Start of Data

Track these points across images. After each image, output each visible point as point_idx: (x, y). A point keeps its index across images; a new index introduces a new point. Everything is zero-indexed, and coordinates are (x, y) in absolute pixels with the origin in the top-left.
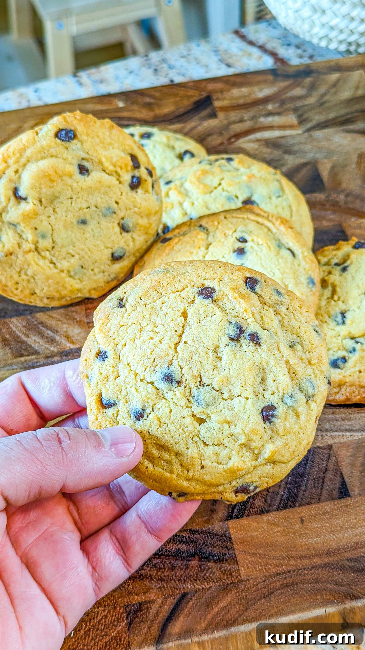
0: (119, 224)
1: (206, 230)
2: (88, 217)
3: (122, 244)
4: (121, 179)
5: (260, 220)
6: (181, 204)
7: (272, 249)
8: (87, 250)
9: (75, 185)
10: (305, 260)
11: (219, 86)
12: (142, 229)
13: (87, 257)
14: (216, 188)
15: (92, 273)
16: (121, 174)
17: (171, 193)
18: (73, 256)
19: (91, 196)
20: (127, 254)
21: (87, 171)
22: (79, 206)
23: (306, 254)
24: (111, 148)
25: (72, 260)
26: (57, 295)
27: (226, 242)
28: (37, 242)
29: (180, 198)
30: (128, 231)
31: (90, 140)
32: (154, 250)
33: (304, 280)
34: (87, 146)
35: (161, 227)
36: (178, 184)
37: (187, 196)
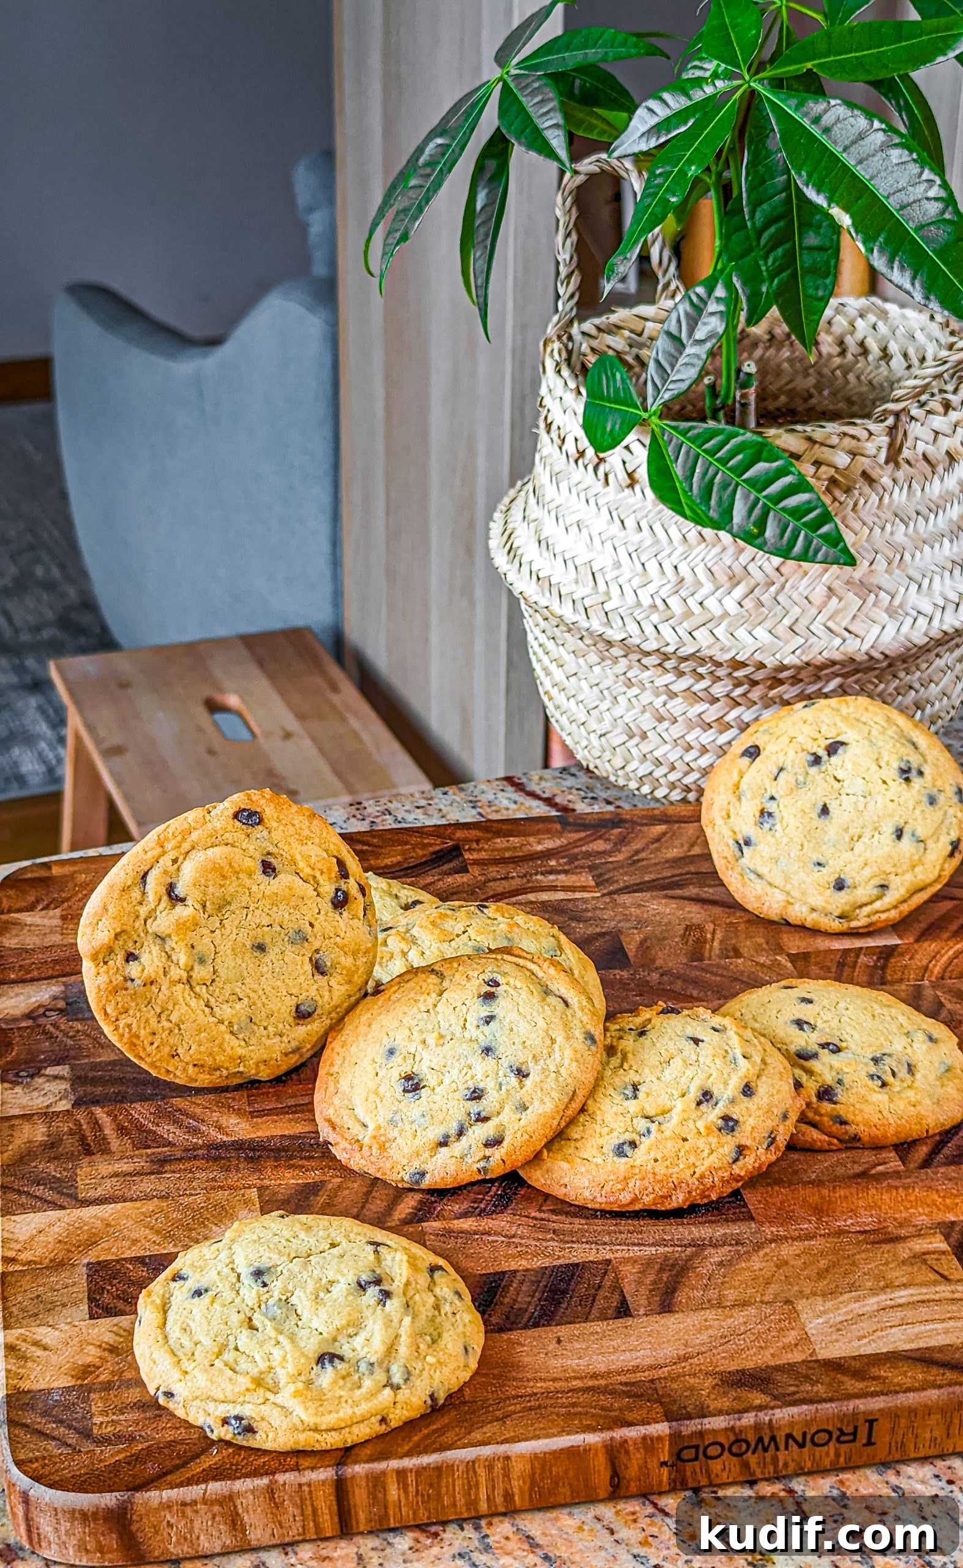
0: (311, 959)
1: (441, 976)
2: (268, 941)
3: (313, 993)
4: (320, 890)
5: (520, 961)
6: (404, 954)
7: (535, 993)
8: (261, 992)
9: (254, 888)
10: (583, 1010)
11: (474, 833)
12: (344, 972)
13: (259, 1005)
14: (458, 936)
15: (265, 1033)
16: (322, 882)
17: (390, 941)
18: (240, 999)
19: (275, 909)
20: (319, 1011)
21: (274, 870)
22: (258, 922)
23: (585, 1003)
24: (310, 843)
25: (238, 1006)
26: (209, 1061)
27: (468, 986)
28: (192, 969)
29: (404, 946)
30: (322, 973)
31: (281, 827)
32: (360, 1008)
33: (578, 1033)
34: (276, 836)
35: (371, 983)
36: (402, 930)
37: (414, 943)
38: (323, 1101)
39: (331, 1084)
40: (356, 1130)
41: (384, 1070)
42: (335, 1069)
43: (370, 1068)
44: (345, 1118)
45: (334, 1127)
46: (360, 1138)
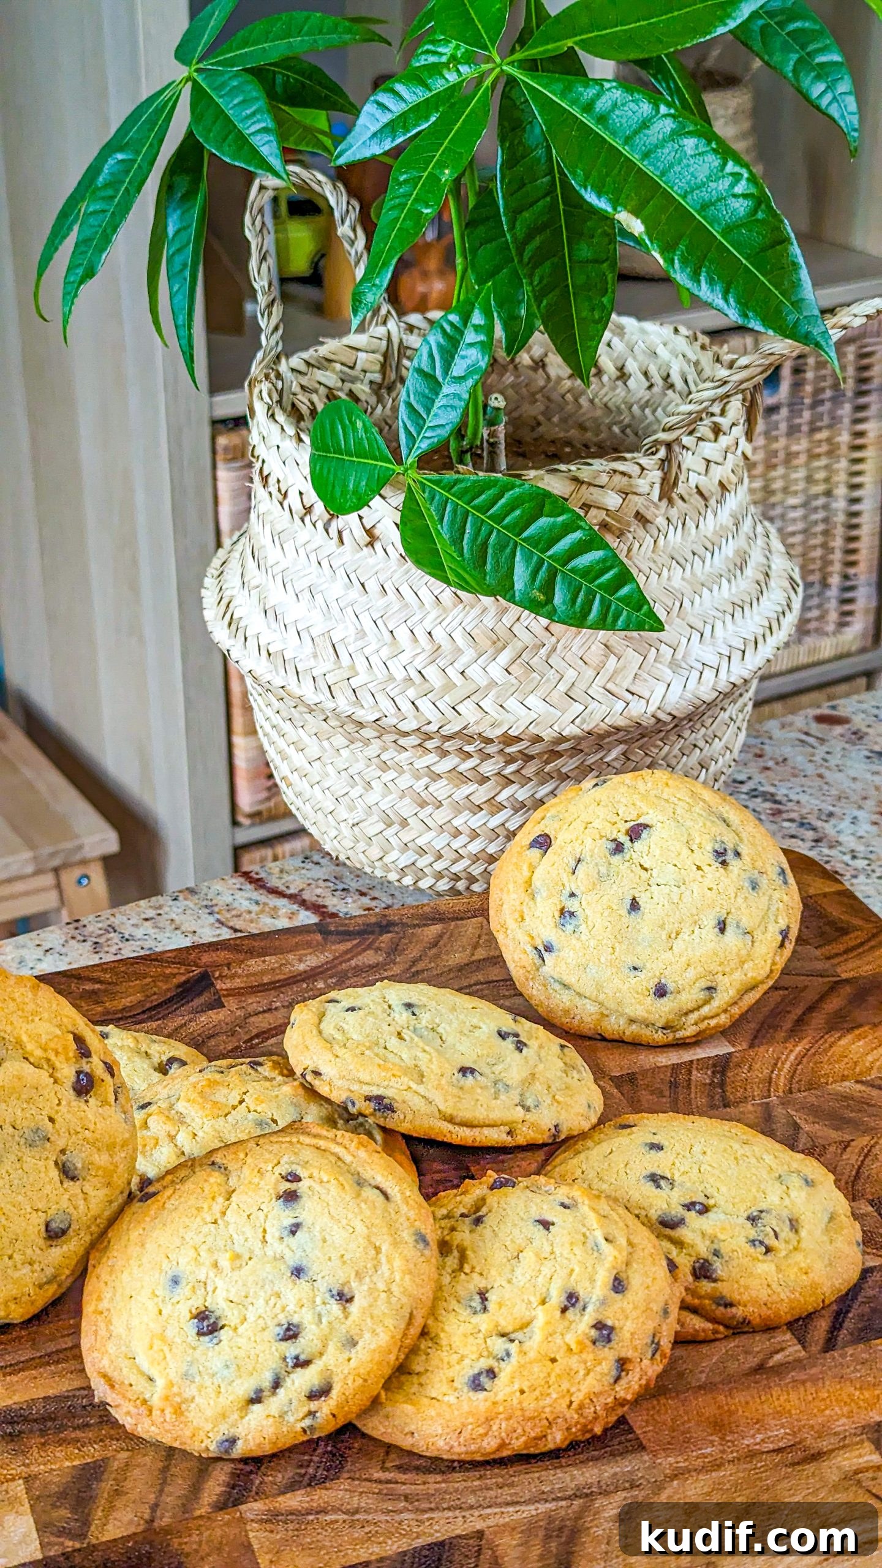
0: (56, 1163)
1: (224, 1170)
3: (64, 1204)
4: (58, 1075)
5: (322, 1143)
6: (172, 1138)
7: (347, 1187)
10: (407, 1204)
11: (223, 956)
12: (100, 1174)
14: (234, 1108)
15: (10, 1263)
16: (58, 1065)
17: (151, 1122)
20: (75, 1226)
23: (408, 1194)
24: (37, 1020)
27: (262, 1183)
29: (170, 1128)
30: (73, 1179)
32: (126, 1217)
33: (407, 1236)
35: (135, 1180)
36: (164, 1105)
37: (183, 1123)
38: (93, 1348)
39: (102, 1325)
40: (141, 1387)
41: (169, 1306)
42: (105, 1304)
43: (150, 1304)
44: (125, 1371)
45: (111, 1383)
46: (147, 1396)
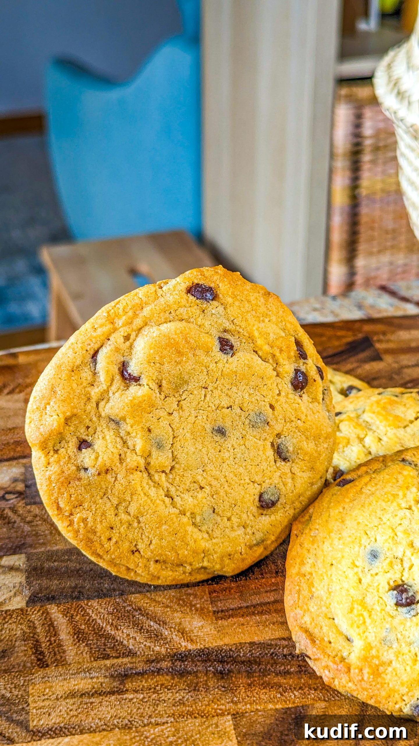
0: (272, 445)
1: (414, 466)
2: (228, 424)
3: (276, 480)
4: (280, 369)
6: (361, 440)
8: (223, 480)
9: (212, 366)
11: (379, 327)
12: (307, 458)
13: (222, 493)
15: (228, 524)
16: (281, 361)
17: (343, 426)
18: (202, 488)
19: (234, 389)
20: (282, 500)
21: (232, 347)
22: (217, 402)
24: (267, 320)
25: (200, 495)
26: (171, 556)
28: (150, 455)
29: (359, 431)
30: (285, 459)
31: (237, 303)
32: (326, 497)
34: (233, 311)
35: (331, 470)
36: (353, 415)
37: (370, 429)
38: (296, 605)
39: (305, 586)
40: (339, 644)
41: (369, 576)
42: (307, 568)
43: (350, 573)
44: (325, 629)
45: (312, 638)
46: (345, 654)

End of Data

• **Exercise description**:
The whole listing above, line by line, needs to be copied exactly, except for any images.

• **Answer space**:
Track these points across images. After each image, output each visible point as point_idx: (x, y). A point keeps its index across images; a new index introduces a new point. Everything is zero-indexed, and coordinates are (x, y) in absolute pixels with the origin in the top-left.
0: (119, 224)
1: (206, 230)
2: (88, 217)
3: (122, 244)
4: (121, 179)
5: (260, 220)
6: (181, 204)
7: (272, 249)
8: (87, 250)
9: (75, 185)
10: (305, 260)
11: (219, 86)
12: (142, 229)
13: (87, 257)
14: (216, 188)
15: (92, 273)
16: (121, 174)
17: (171, 193)
18: (73, 256)
19: (91, 196)
20: (127, 254)
21: (87, 171)
22: (79, 206)
23: (306, 254)
24: (111, 148)
25: (72, 260)
26: (57, 295)
27: (226, 242)
28: (37, 242)
29: (180, 198)
30: (128, 231)
31: (90, 140)
32: (154, 250)
33: (304, 280)
34: (87, 146)
35: (161, 227)
36: (178, 184)
37: (187, 196)
0: (311, 959)
1: (441, 976)
2: (268, 941)
3: (313, 993)
4: (320, 890)
5: (520, 961)
6: (404, 954)
7: (535, 993)
8: (261, 992)
9: (254, 888)
10: (583, 1010)
11: (474, 833)
12: (344, 972)
13: (259, 1005)
14: (458, 936)
15: (265, 1033)
16: (322, 882)
17: (390, 941)
18: (240, 999)
19: (275, 909)
20: (319, 1011)
21: (274, 870)
22: (258, 922)
23: (585, 1003)
24: (310, 843)
25: (238, 1006)
26: (209, 1061)
27: (468, 986)
28: (192, 969)
29: (404, 946)
30: (322, 973)
31: (281, 827)
32: (360, 1008)
33: (578, 1033)
34: (276, 836)
35: (371, 983)
36: (402, 930)
37: (414, 943)
38: (323, 1101)
39: (331, 1084)
40: (356, 1130)
41: (384, 1070)
42: (335, 1069)
43: (370, 1068)
44: (345, 1118)
45: (334, 1127)
46: (360, 1138)
0: (56, 1163)
1: (224, 1170)
3: (64, 1204)
4: (58, 1075)
5: (322, 1143)
6: (172, 1138)
7: (347, 1187)
10: (407, 1204)
11: (223, 956)
12: (100, 1174)
14: (234, 1108)
15: (10, 1263)
16: (58, 1065)
17: (151, 1122)
20: (75, 1226)
23: (408, 1194)
24: (37, 1020)
27: (262, 1183)
29: (170, 1128)
30: (73, 1179)
32: (126, 1217)
33: (407, 1236)
35: (135, 1180)
36: (164, 1105)
37: (183, 1123)
38: (93, 1348)
39: (102, 1325)
40: (141, 1387)
41: (169, 1306)
42: (105, 1304)
43: (150, 1304)
44: (125, 1371)
45: (111, 1383)
46: (147, 1396)
0: (272, 445)
1: (414, 466)
2: (228, 424)
3: (276, 480)
4: (280, 369)
6: (361, 440)
8: (223, 480)
9: (212, 366)
11: (379, 327)
12: (307, 458)
13: (222, 493)
15: (228, 524)
16: (281, 361)
17: (343, 426)
18: (202, 488)
19: (234, 389)
20: (282, 500)
21: (232, 347)
22: (217, 402)
24: (267, 320)
25: (200, 495)
26: (171, 556)
28: (150, 455)
29: (359, 431)
30: (285, 459)
31: (237, 303)
32: (326, 497)
34: (233, 311)
35: (331, 470)
36: (353, 415)
37: (370, 429)
38: (296, 605)
39: (305, 586)
40: (339, 644)
41: (369, 576)
42: (307, 568)
43: (350, 573)
44: (325, 629)
45: (312, 638)
46: (345, 654)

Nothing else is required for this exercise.